(160.)
The force with which the piston is pressed depends on two things, 1st, the actual strength of the steam which presses on it; and, 2dly, on the actual strength of the vapour which resists it. For although the vacuum produced by the method of separate condensation be much more perfect than [Pg272] what had been produced in the atmospheric engines, yet still some vapour of a small degree of elasticity is found to be raised from the hot water in the bottom of the condenser before it can be extracted by the air-pump. One of these pressures is indicated by the steam-gauge already described; but still, before we can estimate the force with which the piston descends, it is necessary to ascertain the force of the vapour which remains uncondensed, and resists the motion of the piston. Another gauge, called the barometer-gauge, is provided for this purpose. A glass tube A B ( fig. 80.), more than thirty inches long and open at both ends, is placed in an upright or vertical position, having the lower end B immersed in a cistern of mercury C. To the upper end is attached a metal tube, which communicates with the condenser, in which a constant vacuum, or rather high degree of rarefaction, is sustained. The same vacuum must therefore exist in the tube A B, above the level of the mercury, and the atmospheric pressure on the surface of the mercury in the cistern C will force the mercury up in the tube A B, until the column which is suspended in it is equal to the difference between the atmospheric pressure and the pressure of the uncondensed steam. The difference between the column of mercury sustained in this instrument and in the common barometer, will determine the strength of the uncondensed steam, allowing a force proportional to one pound per square inch for every two inches of mercury in the difference of the two columns. In a well-constructed engine which is in good order, there is very little difference between the altitude in the barometer-gauge and the common barometer.

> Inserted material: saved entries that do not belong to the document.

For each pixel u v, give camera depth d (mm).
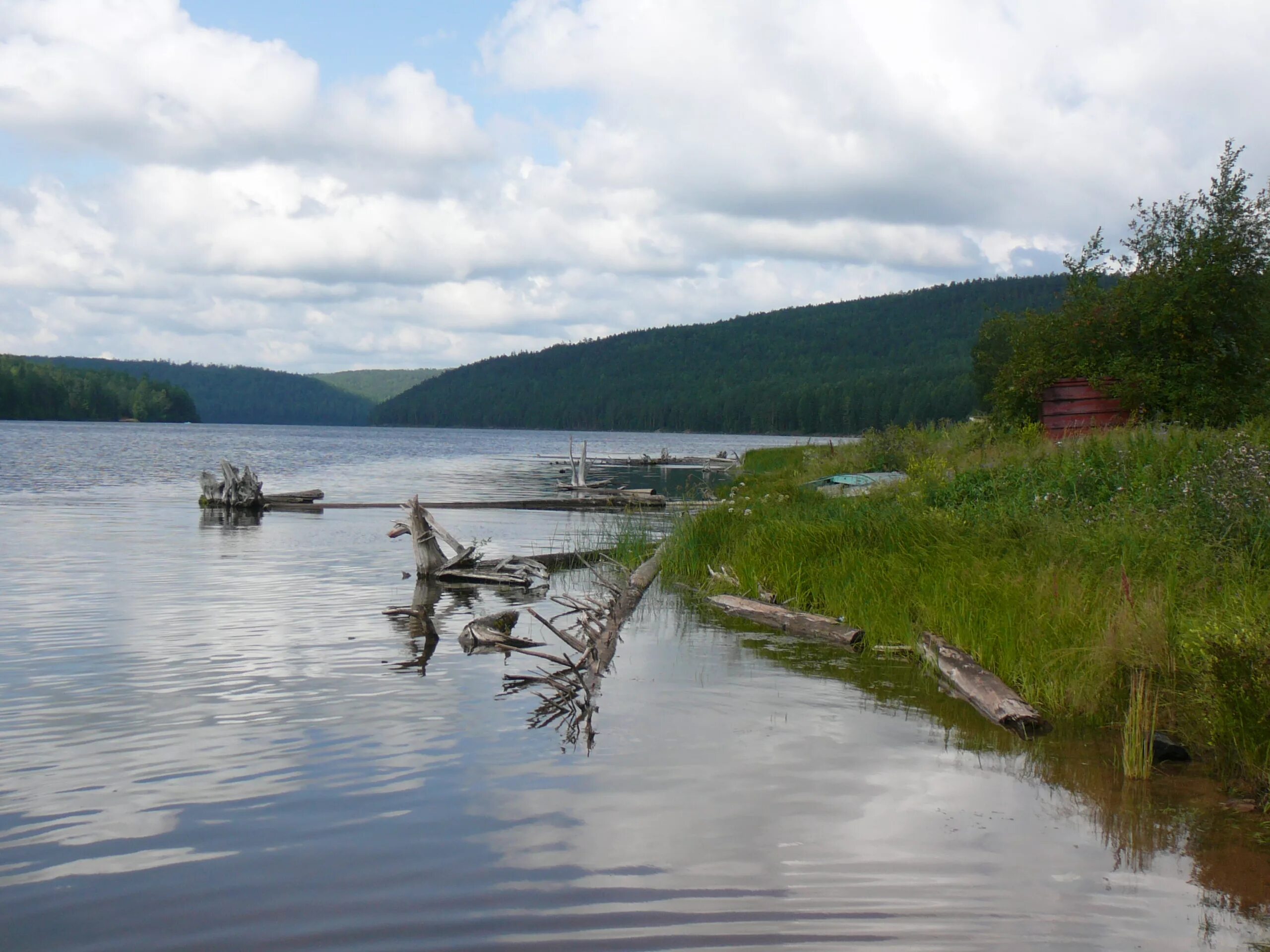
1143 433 15914
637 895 4141
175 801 5172
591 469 55562
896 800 5336
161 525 21312
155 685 7656
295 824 4879
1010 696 7043
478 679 7996
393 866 4406
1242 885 4367
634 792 5363
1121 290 21672
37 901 4086
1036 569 9805
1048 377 22094
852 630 9898
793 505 17781
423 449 93688
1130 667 7250
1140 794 5516
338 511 25781
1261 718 5605
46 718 6707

To compute the force with which the piston descends, thus becomes a very simple arithmetical process. First, ascertain the difference of the levels of the mercury in the steam-gauge; this gives the excess of the steam pressure above the atmospheric pressure. Then find the height of the mercury in the barometer-gauge; this gives the excess of the atmospheric pressure above the uncondensed steam. Hence, if these two heights be added together, we shall obtain the [Pg273] excess of the impelling force of the steam from the boiler, on the one side of the piston, above the resistance of the uncondensed steam on the other side: this will give the effective impelling force. Now, if one pound be allowed for every two inches of mercury in the two columns just mentioned, we shall have the number of pounds of impelling pressure on every square inch of the piston. Then, if the number of square inches in the section of the piston be found, and multiplied by the number of pounds on each square inch, the force with which it moves will be obtained.
From what we have stated it appears that, in order to estimate the force with which the piston is urged, it is necessary to refer to both the barometer and the steam-gauge. This double computation may be obviated by making one gauge serve both purposes. If the end C of the steam-gauge ( fig. 79.), instead of communicating with the atmosphere were continued to the condenser, we should have the pressure of the steam acting upon the mercury in the tube B A, and the pressure of the uncondensed vapour which resists the piston acting on the mercury in the tube B C. Hence the difference of the levels of the mercury in the tubes would at once indicate the difference between the force of the steam and that of the uncondensed vapour, which is the effective force with which the piston is urged.